# WLAN Content Filter + Benutzer Authentifizierung bei Smartphones



## chris4712 (22. Februar 2012)

Hallo!

Für eine Schule soll ein WLAN eingerichtet werden, mit folgenden Anforderungen:
1) Bestimmte Seiten sollen nicht erreichbar sein
2) Es muss nachvollzogen werden können wo welcher Benutzer war

Im Moment lösen wir dies mit pfSense + Squid + SqidGuard + LightSquid + WPAD.
Das funktioniert auf Notebooks wunderbar.

Nur die Smartphones, wie z.B. das iPhone tun sich mächtig schwer damit. WPAD geht schon mal gar nicht. Also muss ich den Proxy händisch eintragen.
Aber auch das Funktioniert beim iPhone nur sehr sporadisch.

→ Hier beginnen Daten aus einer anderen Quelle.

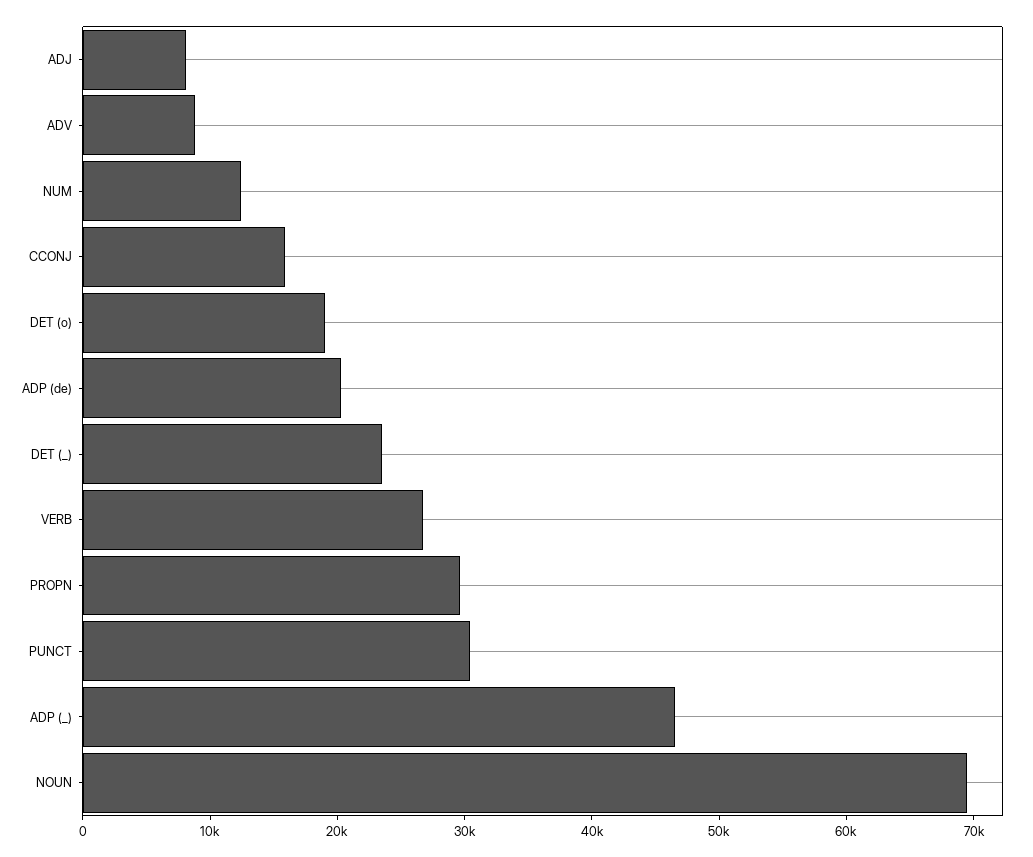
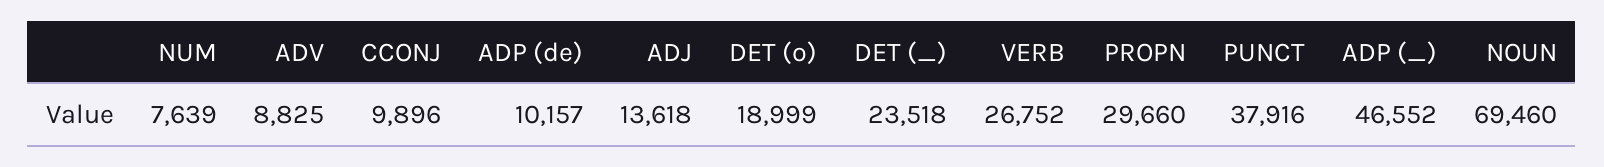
  {
-   "ADJ": 8000,
+   "ADJ": 13618,
    "ADV": 8825,
-   "NUM": 12000,
+   "NUM": 7639,
-   "CCONJ": 16000,
+   "CCONJ": 9896,
    "DET (o)": 18999,
-   "ADP (de)": 20000,
+   "ADP (de)": 10157,
    "DET (_)": 23518,
    "VERB": 26752,
    "PROPN": 29660,
-   "PUNCT": 30000,
+   "PUNCT": 37916,
    "ADP (_)": 46552,
    "NOUN": 69460
  }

Kennt irgendwer eine gescheite Lösung, die ohne clientseitigen Aufwand (viel Konfiguration der Notebooks / Smartphones) funktioniert?

Viele Grüße

Christian


----------



## sheel (22. Februar 2012)

Hi

Hardwarefirewalls
Brauchen beim Client überhaupt nichts.
(DHCP sollte vom Routerwerk aus schon gehen, damit nicht jeder eine IP einstellen muss).


----------



## chris4712 (22. Februar 2012)

sheel hat gesagt.:


> Hardwarefirewalls
> Brauchen beim Client überhaupt nichts.


Ist pfSense doch schon. Nur wie soll ich ohne Proxy Seiten sperren bzw. Inhalte sperren?


----------



## sheel (22. Februar 2012)

Sorry, falsch gedacht.


----------



## chris4712 (22. Februar 2012)

Kein ding 
Wäre ja schön gewesen wen


----------